The Department of Energy (DOE) opened up billions of dollars in funding today to build up domestic supply chains for batteries. Batteries will be crucial in the Biden administration’s plans to transition the nation to electric vehicles and clean energy.
The DOE says in its announcement that it will give $3.1 billion to companies to boost “the creation of new, retrofitted, and expanded commercial facilities” to process materials, make batteries, and recycle them at the end of their lives. Another $60 million in grants from the DOE will fund efforts to find second uses for old EV batteries. The money comes from the Bipartisan Infrastructure Law that passed last year.
The bigger picture: the Biden administration has set pretty big goals for clean energy and transportation in the US. He committed the US, under the Paris climate agreement, to halving its greenhouse gas emissions this decade. To do that, the administration wants to get the power grid to run completely on carbon pollution-free energy by 2035 and make sure that half of all new car sales are electric or hybrid vehicles by the end of the decade.
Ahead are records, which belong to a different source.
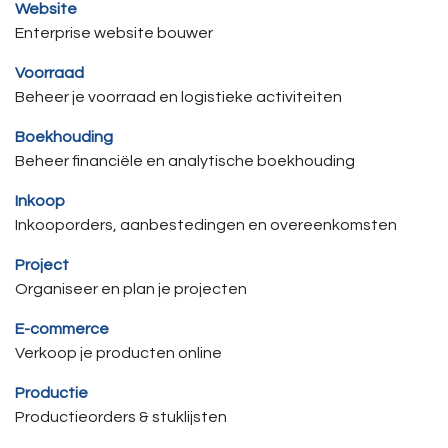
Website
Enterprise website bouwer
Voorraad
Beheer je voorraad en logistieke activiteiten
Boekhouding
Beheer financiële en analytische boekhouding
Inkoop
Inkooporders, aanbestedingen en overeenkomsten
Project
Organiseer en plan je projecten
E-commerce
Verkoop je producten online
Productie
Productieorders & stuklijsten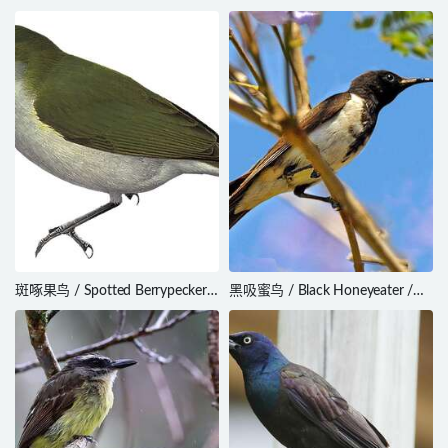
斑啄果鸟 / Spotted Berrypecker /
黑吸蜜鸟 / Black Honeyeater /
Rhamphocharis crassirostris
Sugomel niger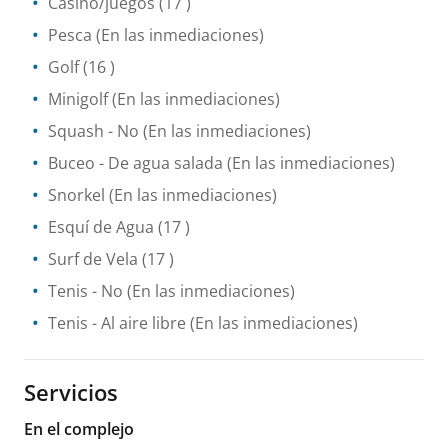
Casino/juegos
(17 )
Pesca
(En las inmediaciones)
Golf
(16 )
Minigolf
(En las inmediaciones)
Squash
- No
(En las inmediaciones)
Buceo
- De agua salada
(En las inmediaciones)
Snorkel
(En las inmediaciones)
Esquí de Agua
(17 )
Surf de Vela
(17 )
Tenis
- No
(En las inmediaciones)
Tenis
- Al aire libre
(En las inmediaciones)
Servicios
En el complejo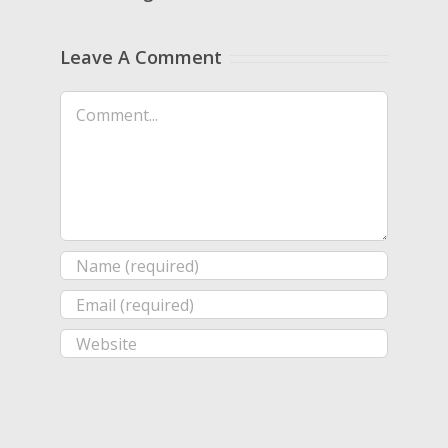
Leave A Comment
Comment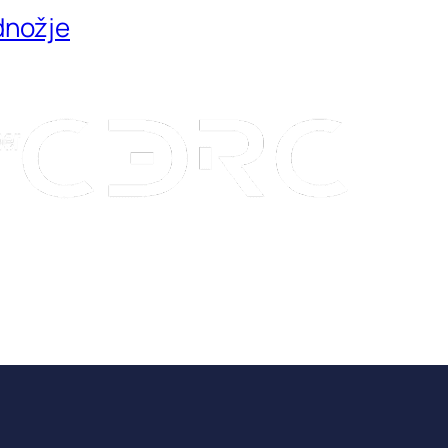
dnožje
Kon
That kind of future hinges on having the battery technology
That kind of future hinges on having the battery technology to make electric vehicles more affordable as well as to store wind and solar energy so that it’s available when sunshine and winds wane.
Without taking action, a DOE analysis last year found that US battery production capacity wouldn’t be able to meet even half of the projected demand for lithium-ion batteries for electric vehicles in 2028. Right now, battery supply chains are especially vulnerable because they’re concentrated in just a handful of countries. That’s led to allegations of labor abuses, like a lawsuit against Tesla and other companies for the deaths of child workers.
Today’s announcement is just the latest among a series of moves the Biden administration has made to get its hands on more (and better) batteries. In March, Biden invoked the Defense Production Act to bolster domestic mining and the processing of minerals like nickel, lithium, cobalt, graphite, and manganese that are vital for battery-making. Last June, the Department of Energy put out a “national blueprint” for making lithium batteries. All in all, the Bipartisan Infrastructure Law includes $7 billion for domestic battery supply chains — from gathering raw materials to making battery cells and recycling them at the end of their lives.